Tasks for this exercise:
1: From the Kohei Usui profile, give again the passage that starts at the words "Personal information" and ends after the words "FC / 112 / (12)", keeping it word for word.
2: Using the Kohei Usui profile, mark each statement yes or no and quote the words from it that decide the matter: (a) Usui played youth football for Bellmare Hiratsuka from 1995 to 1997. (b) Usui moved to Montedio Yamagata in 2008. (c) Usui retired in July 2012.

Source text:

——

Kohei Usui 臼井 幸平

Personal information
- Full name: Kohei Usui
- Date of birth: July 16, 1979 (age 46)
- Place of birth: Yokohama, Japan
- Height: 1.67 m (5 ft 5+1⁄2 in)
- Position(s): Defender

Youth career
- 1995–1997: Bellmare Hiratsuka

Senior career*
- Years: Team / Apps / (Gls)
- 1998–2000: Shonan Bellmare / 25 / (0)
- 2002–2004: Yokohama FC / 112 / (12)
- 2005–2007: Montedio Yamagata / 111 / (4)
- 2008–2011: Shonan Bellmare / 139 / (7)
- 2012: Tochigi SC / 1 / (0)
- Total:  / 388 / (23)

= Kohei Usui =

Japanese footballer

Kohei Usui (臼井 幸平, Usui Kohei) is a former Japanese football player.

==Playing career==
Usui was born in Yokohama on July 16, 1979. He joined J1 League club Bellmare Hiratsuka (later Shonan Bellmare) from youth team in 1998. He played many matches as right side midfielder. However the club was relegated to J2 League from 2000. He also could hardly play in the match in 2000 and left the club end of 2000 season. After 1 year blank, he joined his local club Yokohama FC. He became a regular player as right side back and right side midfielder. In 2005, he moved to Montedio Yamagata. He played as regular right side back. In 2008, he moved to Shonan Bellmare for the first time in 8 years. He played as regular right side back and the club was promoted to J1 from 2010. In 2010, although he played in J1 for the first time in 11 years, the club finished at bottom place and was relegated to J2 in a year. In 2012, he moved to Tochigi SC. However he could hardly play in the match and retired in July 2012.

——

Extracted records:
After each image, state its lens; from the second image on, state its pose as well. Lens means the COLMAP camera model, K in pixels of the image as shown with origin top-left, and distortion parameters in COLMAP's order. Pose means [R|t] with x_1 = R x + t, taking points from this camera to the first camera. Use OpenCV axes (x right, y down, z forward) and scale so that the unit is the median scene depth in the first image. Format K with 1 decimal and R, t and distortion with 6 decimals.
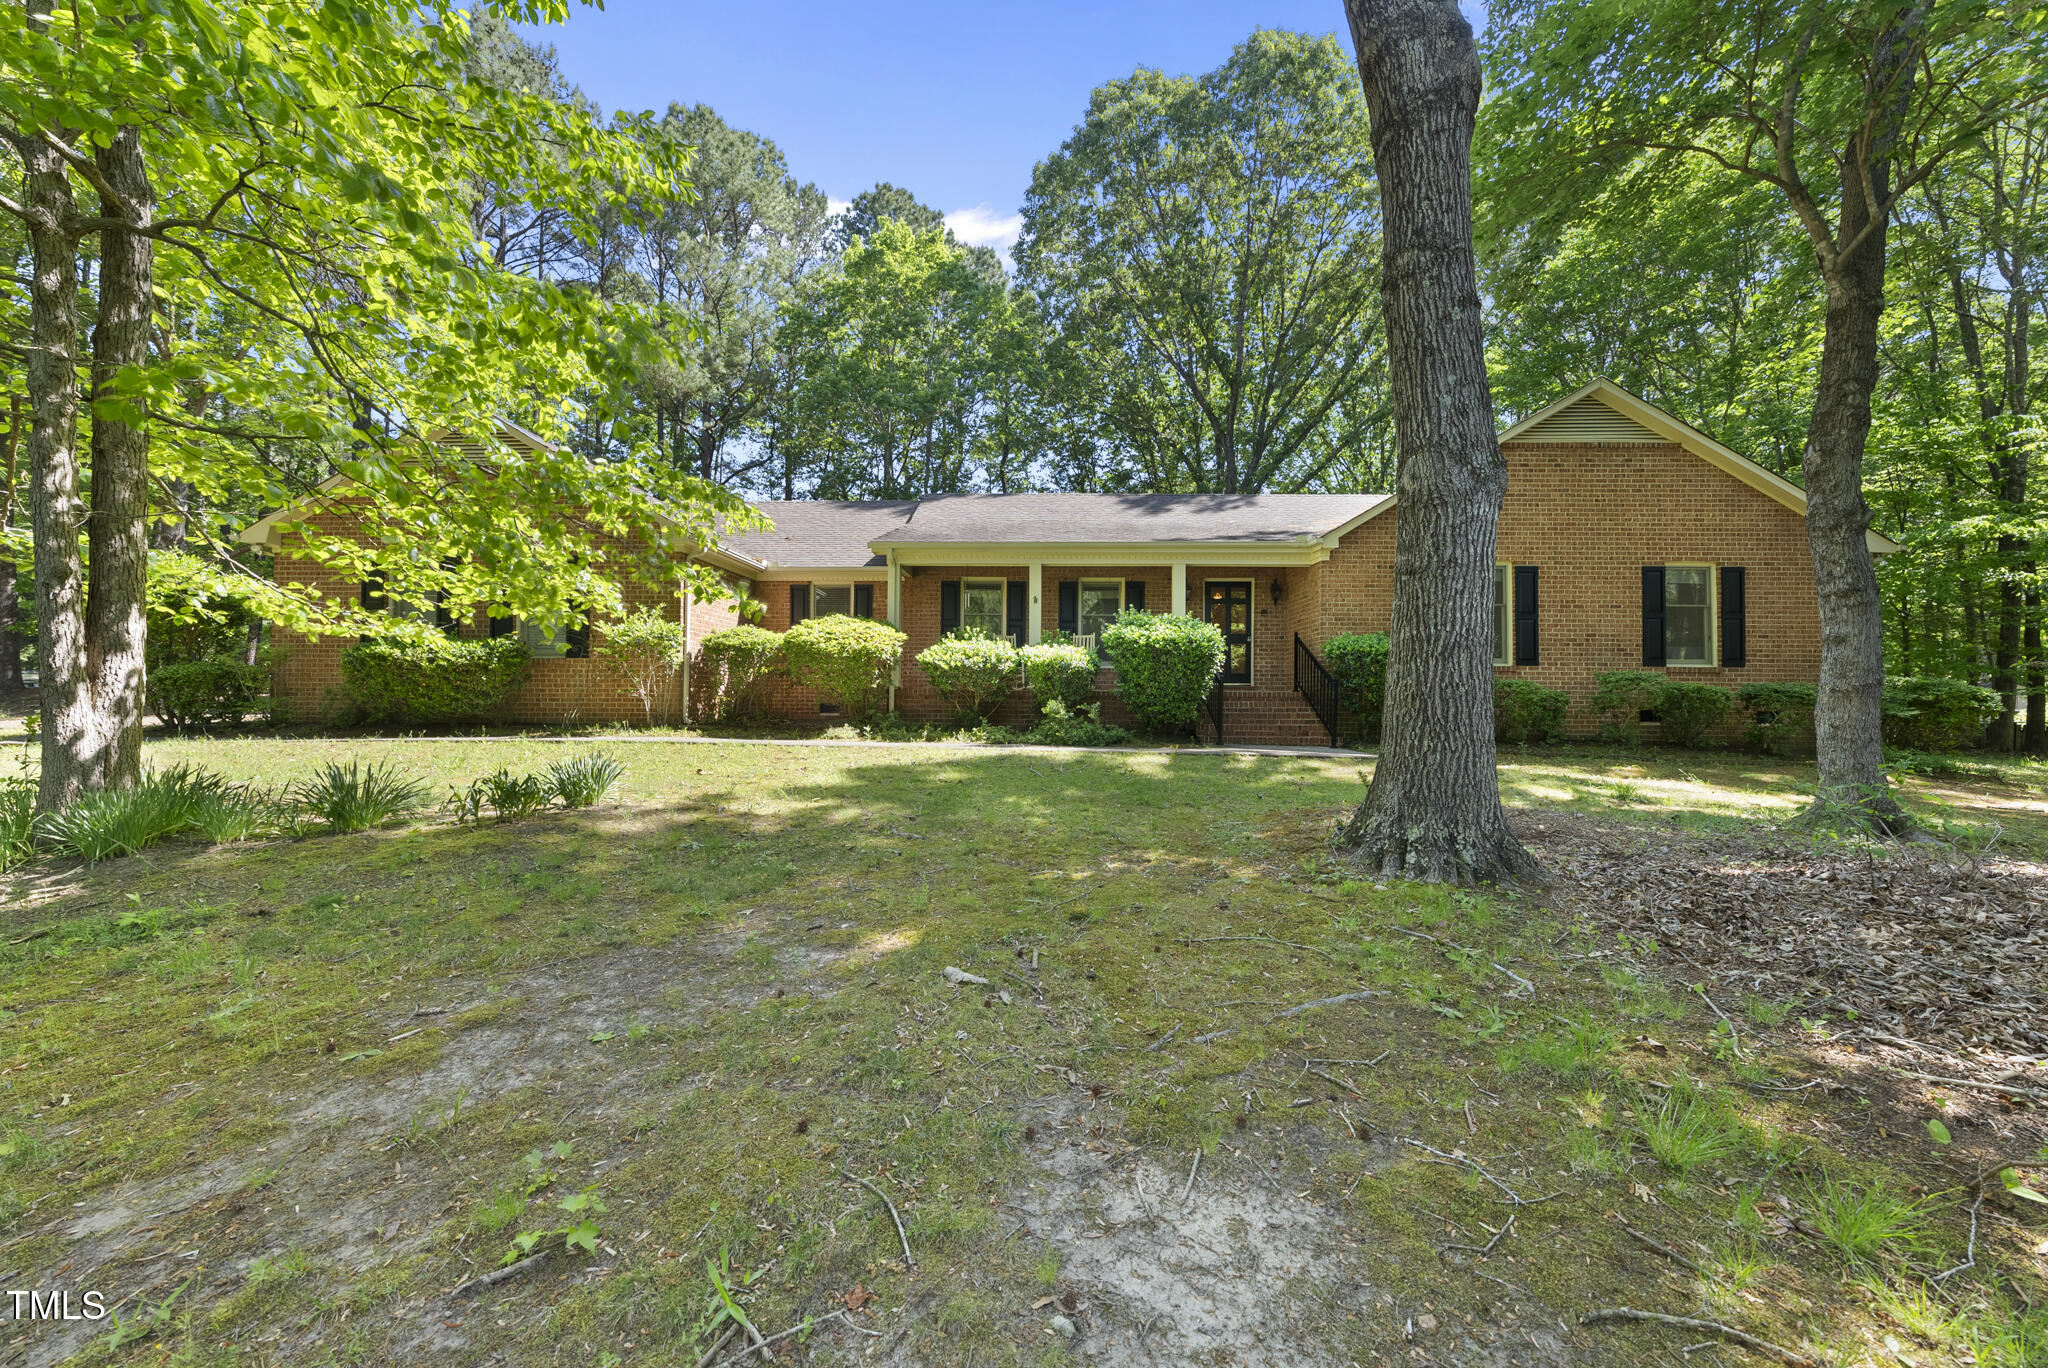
lens RADIAL K [[746.4, 0, 1021.9], [0, 746.4, 684.7], [0, 0, 1]] dist [-0.007634, 0.000116]
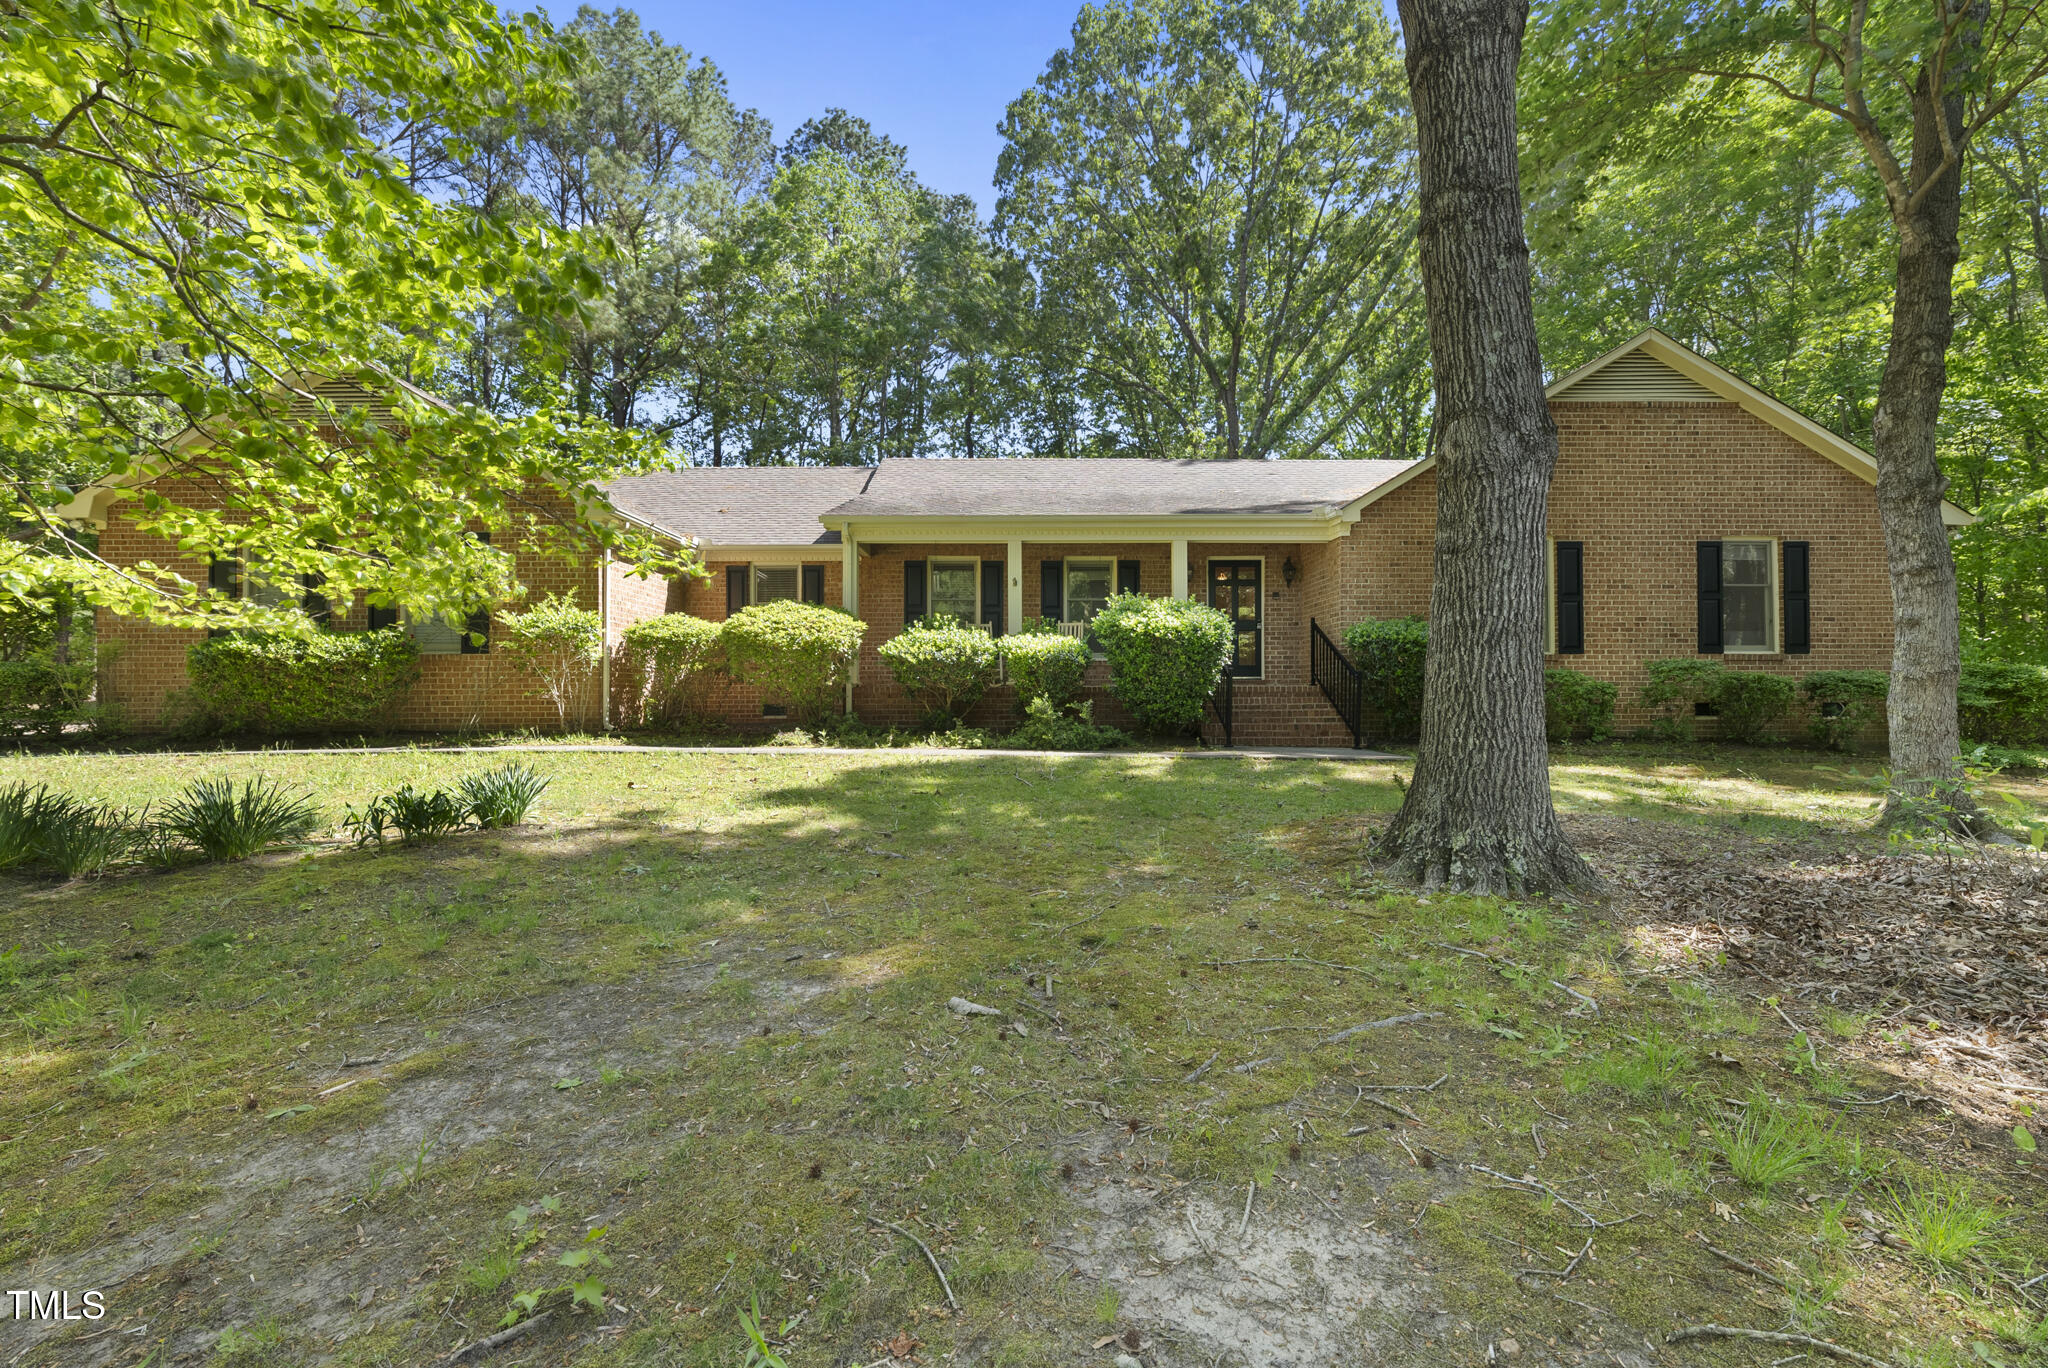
lens RADIAL K [[868.7, 0, 1024.0], [0, 868.7, 684.4], [0, 0, 1]] dist [-0.004529, -0.000801]
pose [[0.999262, -0.009286, 0.037266, -0.035767], [0.009124, 0.999948, 0.004533, 0.000770], [-0.037306, -0.004190, 0.999295, -0.026466]]
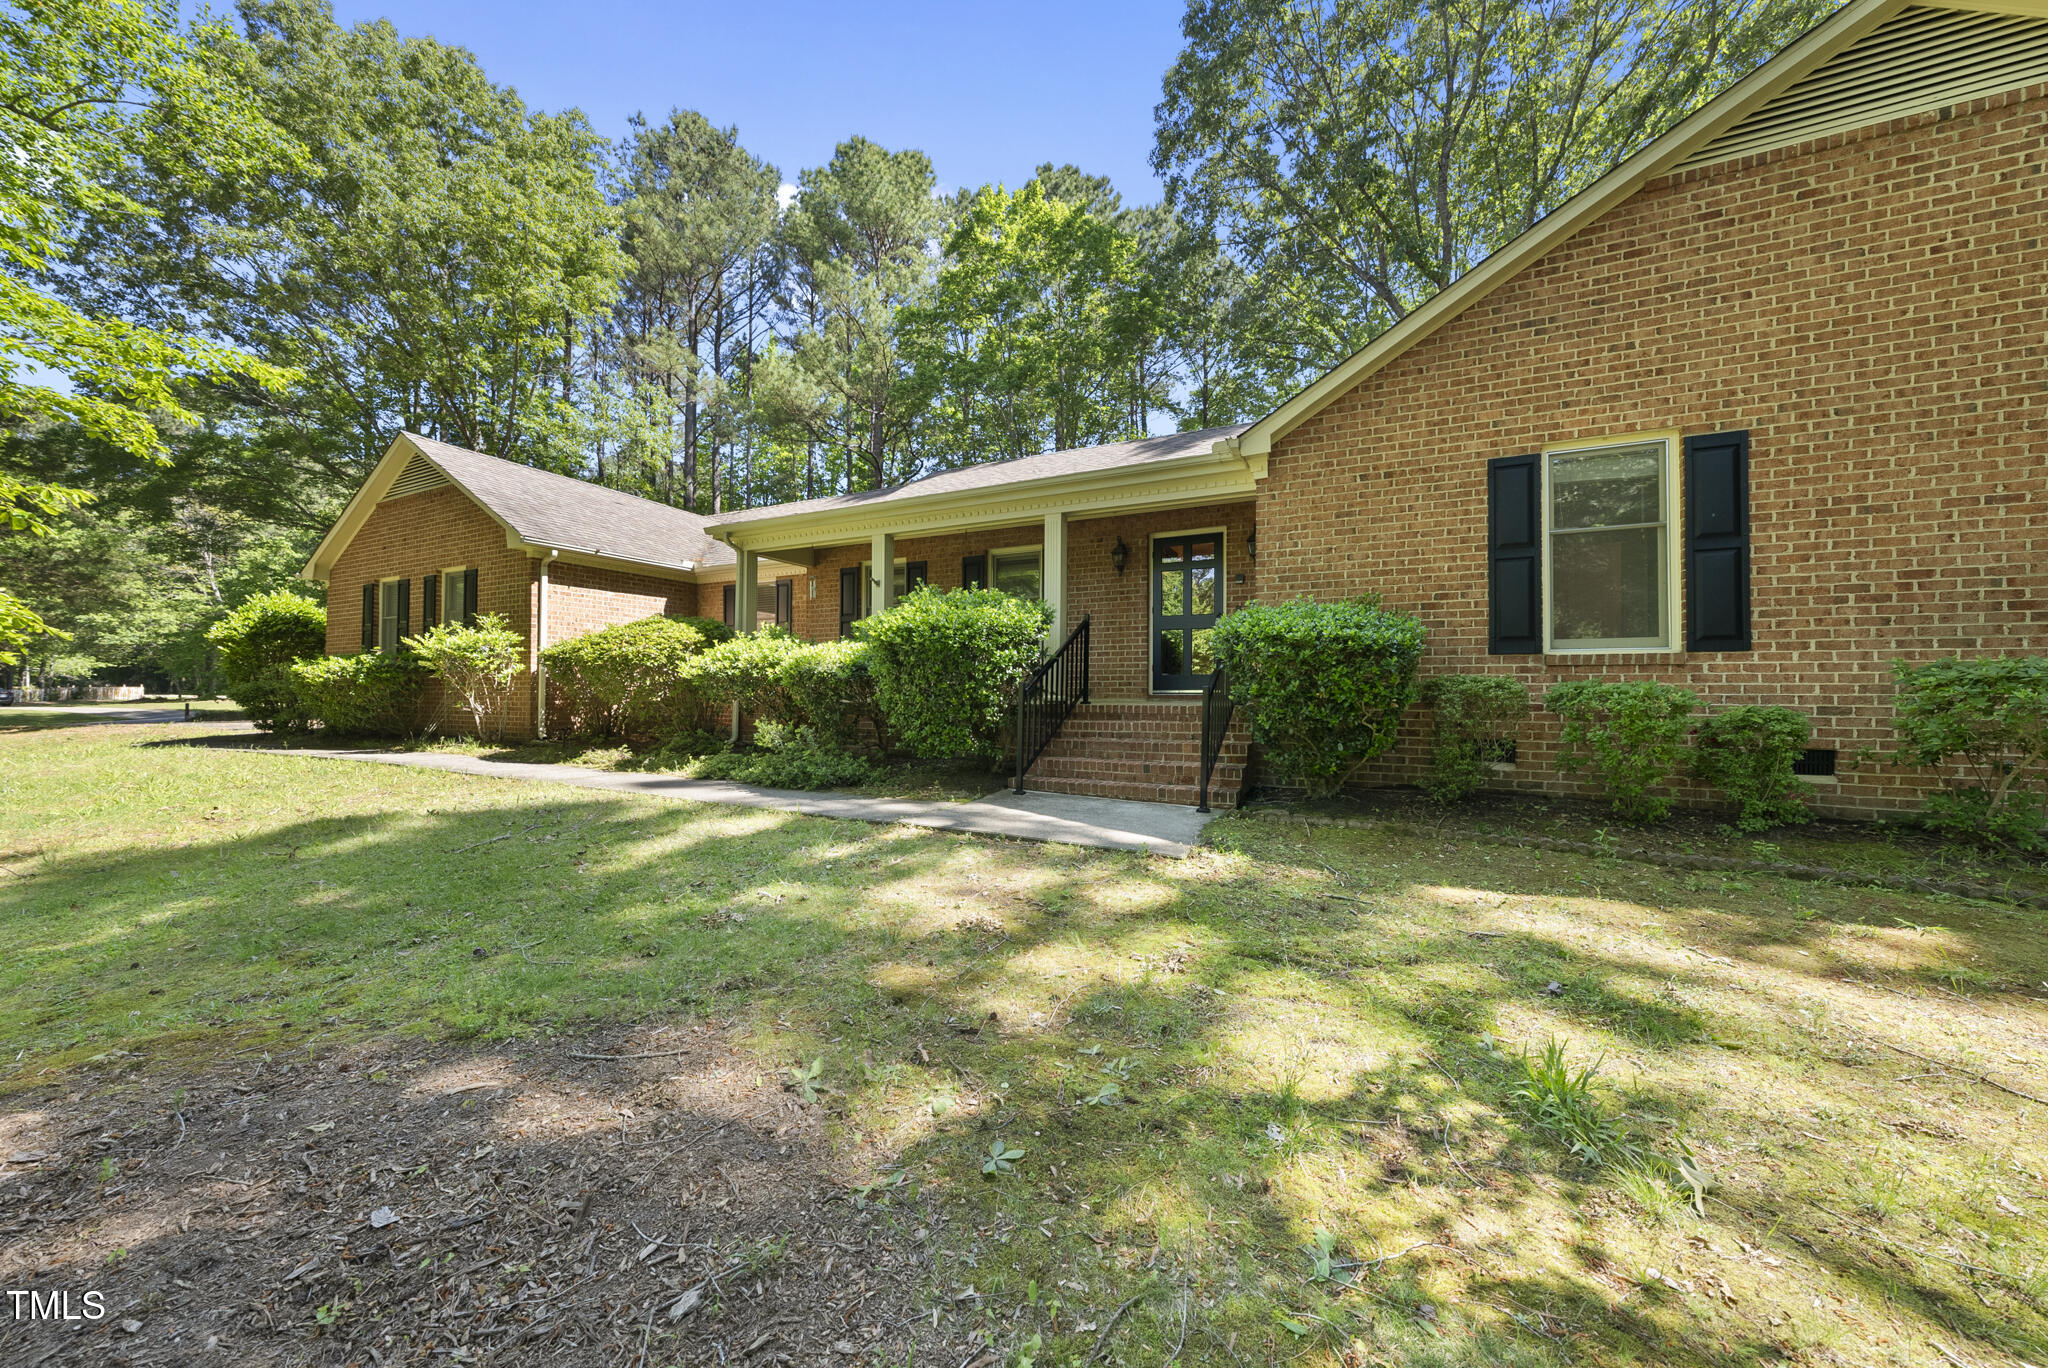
lens RADIAL K [[711.8, 0, 1025.9], [0, 711.8, 684.0], [0, 0, 1]] dist [-0.000477, 0.000408]
pose [[0.911707, -0.009833, -0.410723, 1.602121], [0.010981, 0.999940, 0.000435, -0.034220], [0.410694, -0.004907, 0.911760, 1.447063]]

——

Responses by task:
1:
Personal information
- Full name: Kohei Usui
- Date of birth: July 16, 1979 (age 46)
- Place of birth: Yokohama, Japan
- Height: 1.67 m (5 ft 5+1⁄2 in)
- Position(s): Defender

Youth career
- 1995–1997: Bellmare Hiratsuka

Senior career*
- Years: Team / Apps / (Gls)
- 1998–2000: Shonan Bellmare / 25 / (0)
- 2002–2004: Yokohama FC / 112 / (12)

2:
(a) Yes: "1995–1997: Bellmare Hiratsuka"
(b) No: "In 2005, he moved to Montedio Yamagata."
(c) Yes: "retired in July 2012"